EXERCISE
Without including any pictures, give back all of the data exactly.

DATASET SECTION
==*==

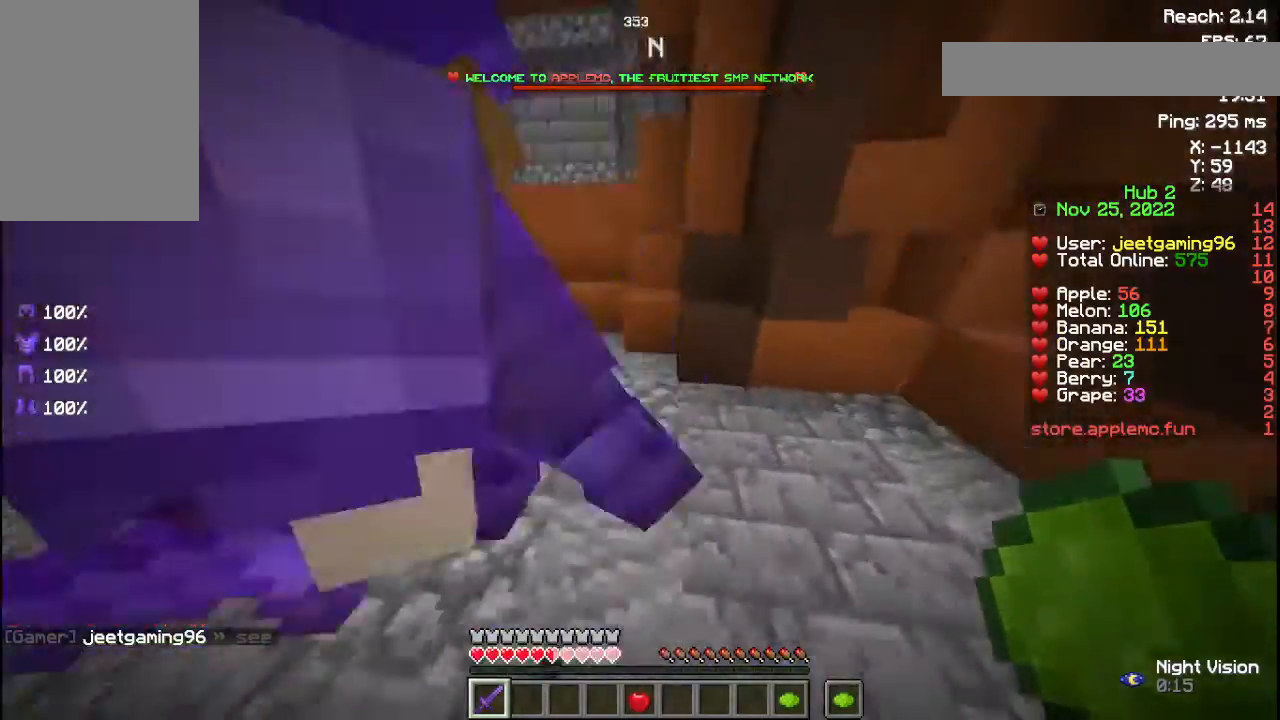
{"keys": ["a"], "mouse": ["left"], "events": [[67, "a", "down"], [167, "w", "up"], [200, "space", "up"], [400, "mouse_left", "down"]]}
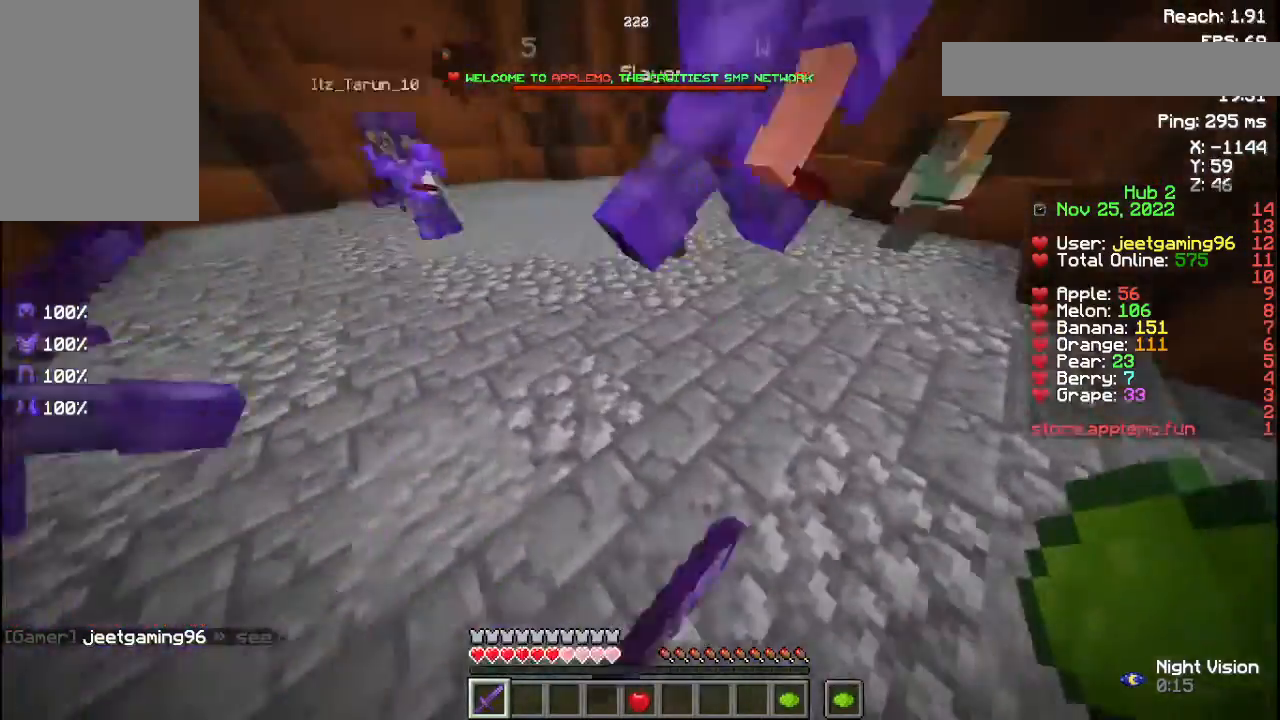
{"keys": ["d", "w"], "mouse": ["left"], "events": [[33, "space", "down"], [33, "w", "down"], [133, "mouse_left", "up"], [233, "w", "up"], [267, "space", "up"], [333, "a", "up"], [467, "d", "down"], [500, "mouse_left", "down"], [500, "w", "down"]]}
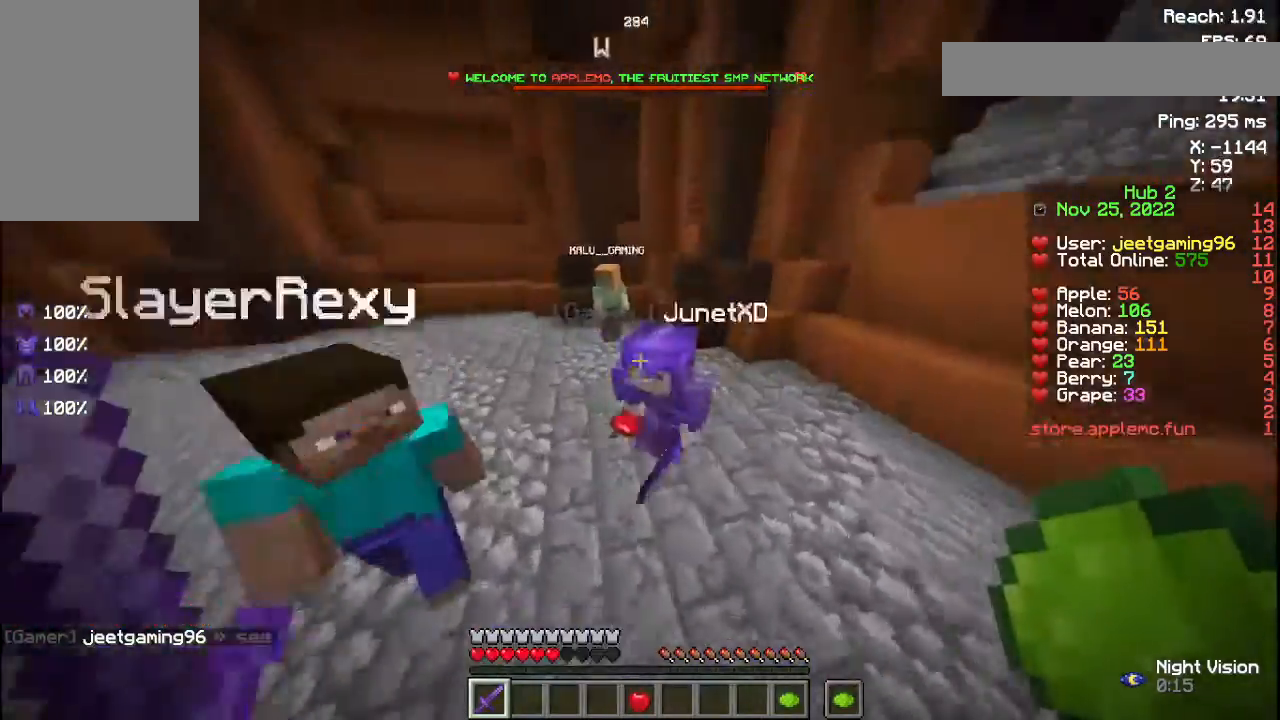
{"keys": ["d"], "mouse": [], "events": [[100, "space", "down"], [233, "mouse_left", "up"], [300, "w", "up"], [333, "space", "up"]]}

==*==

WORKED SOLUTION
{"keys": ["a"], "mouse": ["left"], "events": [[67, "a", "down"], [167, "w", "up"], [200, "space", "up"], [400, "mouse_left", "down"]]}
{"keys": ["d", "w"], "mouse": ["left"], "events": [[33, "space", "down"], [33, "w", "down"], [133, "mouse_left", "up"], [233, "w", "up"], [267, "space", "up"], [333, "a", "up"], [467, "d", "down"], [500, "mouse_left", "down"], [500, "w", "down"]]}
{"keys": ["d"], "mouse": [], "events": [[100, "space", "down"], [233, "mouse_left", "up"], [300, "w", "up"], [333, "space", "up"]]}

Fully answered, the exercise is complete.